Without adding more, I think it is conclusively shown that what is called the market price, or the quotations of the articles for a given day, is not always the only evidence of actual value, but that the true value may be drawn from other sources, when it is shown that the price for the particular day had been unnaturally inflated. It remains only to ascertain whether the defendant gave such evidence as to require the court to submit to the jury to ascertain and determine the fair market value of crude oil per gallon, on the 31st of December 1869, as demanded by the defendant in his fifteenth point. There was evidence from which the jury might have adduced the following facts, viz.: That in the month of October 1869, a number of persons of large capital, and among them Kirkpatrick & Lyons, combined together to purchase crude oil, *391and hold it until the close of the year 1869; that these persons were the holders, as purchasers, of a large number of sellers’ option contracts, similar to the one in suit; that they bought oil largely, and determined to hold it from the market until the year 187 0 before selling; that oil, in consequence of this combination, ran up in price, in the face of an increased supply, until the 31st day of December 1869, reaching the price of seventeen to eighteen cents per gallon, and then suddenly dropped as soon as the year closed. Major Frew, one of the number, says: It was our purpose to take the oil, pay for it, and keep it until January 1st 1870, otherwise we would have been heading the market on ourselves. Mr. Long says that on the 3d of January 1870 he sold oil to Fisher & Brother (the plaintiffs) at thirteen cents a gallon, and could find no other purchaser at that price. Several witnesses, dealers in oil, testify that they knew of no natural cause to create such a rise in price, or to make the difference in price from December to January. It was testified, on the contrary, that the winter production of oil was greater in December 1869 than in former years by several thousand barrels per day, a fact tending to reduce the price, when not sustained by other means. Mr. Benn says he knew no cause for the sudden fall in price on the 1st January 1870, except that the so-called combination ceased to buy at the last of December 1869.

It was, therefore, a fair question for the jury to determine whether the price which was demanded for oil on the last day of December 1869 was not a fictitious, unnatural, inflated and temporary price, the result of a combination to “bull the market,” as it is termed, and to compel sellers to pay a false and swollen price in order to fulfil their contracts. If so, then such price was not a fair test of the value of the oil, and the jury would be at liberty to determine, from the prices before and after the day, and from other sources of information, the actual market value of the oil on the 31st of December 1869. Any other cause would be unjust and injurious to fair dealers, and would enable gamblers in the article to avail themselves of their own wrong, and to wrest from honest dealers the fruits of their business.
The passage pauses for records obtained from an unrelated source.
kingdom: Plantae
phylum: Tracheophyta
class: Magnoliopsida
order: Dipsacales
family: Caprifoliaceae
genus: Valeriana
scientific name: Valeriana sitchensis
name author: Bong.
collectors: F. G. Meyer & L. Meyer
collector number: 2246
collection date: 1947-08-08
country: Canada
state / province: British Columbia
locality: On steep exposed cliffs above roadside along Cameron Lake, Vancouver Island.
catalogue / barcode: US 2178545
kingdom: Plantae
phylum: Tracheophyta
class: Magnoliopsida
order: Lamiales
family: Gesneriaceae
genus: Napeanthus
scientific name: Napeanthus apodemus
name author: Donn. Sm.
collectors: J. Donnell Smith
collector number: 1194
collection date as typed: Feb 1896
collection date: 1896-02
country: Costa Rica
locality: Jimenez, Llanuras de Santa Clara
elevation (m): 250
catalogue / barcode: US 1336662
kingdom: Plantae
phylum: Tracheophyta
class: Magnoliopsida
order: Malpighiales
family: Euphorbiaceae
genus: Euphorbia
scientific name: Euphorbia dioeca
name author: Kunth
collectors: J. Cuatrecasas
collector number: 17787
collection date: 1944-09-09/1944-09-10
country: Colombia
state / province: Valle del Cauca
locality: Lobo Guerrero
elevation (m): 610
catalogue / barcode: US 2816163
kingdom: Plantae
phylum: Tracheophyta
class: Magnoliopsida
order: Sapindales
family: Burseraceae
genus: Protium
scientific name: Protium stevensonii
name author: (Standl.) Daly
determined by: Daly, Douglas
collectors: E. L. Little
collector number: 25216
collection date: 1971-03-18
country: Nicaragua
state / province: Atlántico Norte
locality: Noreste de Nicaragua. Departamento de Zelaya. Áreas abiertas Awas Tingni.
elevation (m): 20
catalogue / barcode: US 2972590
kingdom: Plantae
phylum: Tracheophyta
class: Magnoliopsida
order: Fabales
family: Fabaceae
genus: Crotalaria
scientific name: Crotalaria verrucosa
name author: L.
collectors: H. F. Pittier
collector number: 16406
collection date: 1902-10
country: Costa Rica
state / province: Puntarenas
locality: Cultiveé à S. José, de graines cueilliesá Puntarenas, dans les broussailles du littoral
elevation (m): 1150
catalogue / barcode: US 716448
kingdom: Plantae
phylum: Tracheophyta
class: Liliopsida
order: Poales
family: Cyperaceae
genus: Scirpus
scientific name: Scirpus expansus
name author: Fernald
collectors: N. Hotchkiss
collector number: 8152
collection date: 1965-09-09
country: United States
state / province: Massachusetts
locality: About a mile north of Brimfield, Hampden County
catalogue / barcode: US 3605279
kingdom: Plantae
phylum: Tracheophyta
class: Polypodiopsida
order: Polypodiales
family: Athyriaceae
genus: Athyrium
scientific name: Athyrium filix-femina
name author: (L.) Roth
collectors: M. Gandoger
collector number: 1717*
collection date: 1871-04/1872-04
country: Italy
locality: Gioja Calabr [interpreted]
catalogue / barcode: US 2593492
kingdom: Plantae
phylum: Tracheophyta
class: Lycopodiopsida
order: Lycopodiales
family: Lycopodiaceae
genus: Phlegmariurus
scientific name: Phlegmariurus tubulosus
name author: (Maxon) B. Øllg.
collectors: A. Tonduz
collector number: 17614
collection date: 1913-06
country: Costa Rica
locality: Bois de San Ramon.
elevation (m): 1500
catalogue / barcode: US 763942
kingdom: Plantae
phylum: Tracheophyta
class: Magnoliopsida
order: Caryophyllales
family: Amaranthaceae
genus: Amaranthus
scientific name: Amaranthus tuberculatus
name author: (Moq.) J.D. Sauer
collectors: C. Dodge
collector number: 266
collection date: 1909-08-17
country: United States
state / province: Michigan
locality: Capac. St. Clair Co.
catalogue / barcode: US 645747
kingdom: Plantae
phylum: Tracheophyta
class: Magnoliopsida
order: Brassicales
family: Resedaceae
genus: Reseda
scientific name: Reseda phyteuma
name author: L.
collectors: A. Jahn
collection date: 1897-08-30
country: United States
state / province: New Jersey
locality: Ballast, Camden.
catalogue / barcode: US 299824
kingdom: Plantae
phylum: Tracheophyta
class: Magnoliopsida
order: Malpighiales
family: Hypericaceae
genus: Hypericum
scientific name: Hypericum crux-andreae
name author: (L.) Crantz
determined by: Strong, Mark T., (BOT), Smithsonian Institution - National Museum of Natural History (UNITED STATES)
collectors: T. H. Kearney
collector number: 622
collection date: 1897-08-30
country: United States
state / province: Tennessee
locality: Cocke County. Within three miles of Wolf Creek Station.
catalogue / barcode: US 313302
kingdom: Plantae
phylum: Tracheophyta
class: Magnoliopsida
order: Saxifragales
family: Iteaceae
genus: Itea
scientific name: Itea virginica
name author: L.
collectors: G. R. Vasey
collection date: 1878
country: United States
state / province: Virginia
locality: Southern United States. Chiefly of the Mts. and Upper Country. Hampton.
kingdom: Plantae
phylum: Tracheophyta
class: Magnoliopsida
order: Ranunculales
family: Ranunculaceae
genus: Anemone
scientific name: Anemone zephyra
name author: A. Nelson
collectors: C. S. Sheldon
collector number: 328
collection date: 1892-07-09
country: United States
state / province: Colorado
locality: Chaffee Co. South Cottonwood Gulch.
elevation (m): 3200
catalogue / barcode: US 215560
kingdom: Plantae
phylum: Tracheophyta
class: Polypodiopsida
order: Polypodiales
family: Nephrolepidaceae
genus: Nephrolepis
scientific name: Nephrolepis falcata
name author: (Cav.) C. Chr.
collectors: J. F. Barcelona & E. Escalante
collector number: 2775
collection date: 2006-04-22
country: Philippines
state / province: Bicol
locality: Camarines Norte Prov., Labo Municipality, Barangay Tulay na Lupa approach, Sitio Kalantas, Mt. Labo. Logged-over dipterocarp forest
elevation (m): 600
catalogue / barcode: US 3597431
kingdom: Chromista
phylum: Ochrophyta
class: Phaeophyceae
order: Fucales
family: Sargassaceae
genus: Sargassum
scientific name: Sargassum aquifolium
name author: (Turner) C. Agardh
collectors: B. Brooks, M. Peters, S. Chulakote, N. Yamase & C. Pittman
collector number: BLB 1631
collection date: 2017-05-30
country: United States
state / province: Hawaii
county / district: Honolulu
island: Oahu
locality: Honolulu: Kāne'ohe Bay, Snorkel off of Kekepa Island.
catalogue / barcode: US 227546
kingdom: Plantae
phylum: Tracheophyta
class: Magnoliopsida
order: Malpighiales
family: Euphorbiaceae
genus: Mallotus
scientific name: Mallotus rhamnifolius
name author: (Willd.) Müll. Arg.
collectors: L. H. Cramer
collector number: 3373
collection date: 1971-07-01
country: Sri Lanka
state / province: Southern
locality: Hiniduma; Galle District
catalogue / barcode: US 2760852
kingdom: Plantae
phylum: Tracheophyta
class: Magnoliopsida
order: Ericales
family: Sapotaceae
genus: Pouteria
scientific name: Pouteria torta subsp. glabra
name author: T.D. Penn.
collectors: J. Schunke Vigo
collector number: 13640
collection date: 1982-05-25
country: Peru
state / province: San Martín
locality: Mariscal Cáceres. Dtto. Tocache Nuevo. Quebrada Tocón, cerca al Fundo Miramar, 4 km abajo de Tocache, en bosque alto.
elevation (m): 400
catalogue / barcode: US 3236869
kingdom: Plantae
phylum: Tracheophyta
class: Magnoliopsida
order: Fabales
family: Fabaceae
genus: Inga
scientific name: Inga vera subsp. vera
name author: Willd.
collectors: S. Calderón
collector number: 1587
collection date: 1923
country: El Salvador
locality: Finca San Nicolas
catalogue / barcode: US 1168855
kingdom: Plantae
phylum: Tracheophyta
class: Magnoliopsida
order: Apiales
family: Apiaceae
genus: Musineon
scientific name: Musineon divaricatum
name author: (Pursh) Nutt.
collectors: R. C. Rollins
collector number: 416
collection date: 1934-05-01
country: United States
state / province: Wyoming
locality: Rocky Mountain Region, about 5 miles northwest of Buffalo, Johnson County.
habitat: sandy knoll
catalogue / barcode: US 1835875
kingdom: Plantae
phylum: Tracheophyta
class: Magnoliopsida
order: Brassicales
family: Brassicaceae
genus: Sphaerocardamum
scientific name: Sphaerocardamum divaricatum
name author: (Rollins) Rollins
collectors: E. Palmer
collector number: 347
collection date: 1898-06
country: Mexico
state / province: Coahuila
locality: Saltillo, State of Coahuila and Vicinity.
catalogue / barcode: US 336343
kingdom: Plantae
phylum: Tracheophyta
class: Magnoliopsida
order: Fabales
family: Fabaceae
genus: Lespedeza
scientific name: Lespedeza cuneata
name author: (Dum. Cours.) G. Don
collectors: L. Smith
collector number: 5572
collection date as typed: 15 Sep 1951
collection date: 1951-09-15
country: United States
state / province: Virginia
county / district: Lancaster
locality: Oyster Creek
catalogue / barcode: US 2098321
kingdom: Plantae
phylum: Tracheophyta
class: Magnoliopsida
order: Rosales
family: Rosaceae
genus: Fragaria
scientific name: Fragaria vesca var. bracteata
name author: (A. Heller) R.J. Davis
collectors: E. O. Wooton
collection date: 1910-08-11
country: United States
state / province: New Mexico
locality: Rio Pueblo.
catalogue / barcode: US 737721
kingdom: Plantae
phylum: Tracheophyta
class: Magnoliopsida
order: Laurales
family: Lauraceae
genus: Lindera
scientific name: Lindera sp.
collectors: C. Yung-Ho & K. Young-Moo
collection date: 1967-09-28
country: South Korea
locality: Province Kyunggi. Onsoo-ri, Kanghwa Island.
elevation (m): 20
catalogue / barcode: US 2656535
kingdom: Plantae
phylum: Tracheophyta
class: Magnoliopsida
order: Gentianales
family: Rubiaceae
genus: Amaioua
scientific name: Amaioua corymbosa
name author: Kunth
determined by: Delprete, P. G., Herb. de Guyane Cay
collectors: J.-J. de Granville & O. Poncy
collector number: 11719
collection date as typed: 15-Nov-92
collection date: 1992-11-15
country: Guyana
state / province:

It cannot be possible that a “ corner,” such as took place a few weeks since in the market for the stock of a western railroad company, where shares, worth in the ordinary market about sixty dollars each, were by the secret operations of two or three large capitalists, forced up in a few days to a price over two hundred dollars a share, can be a lawful measure of damages. Men are not to be stripped of their estates by such cruel and wrongful practices; and courts of justice cannot so wholly ignore justice as to assume such a false standard of compensation. Our views upon the effect of the affidavit of defence, on which the learned judge in a great measure ruled the question of damages, *392will be expressed in the case of Kountz v. The Citizens’ Oil Refining Co., in an opinion to be read immediately.

Judgment reversed, and a venire facias de novo awarded.

Sharswood and Williams, JJ., dissented on the question of the measure of damages.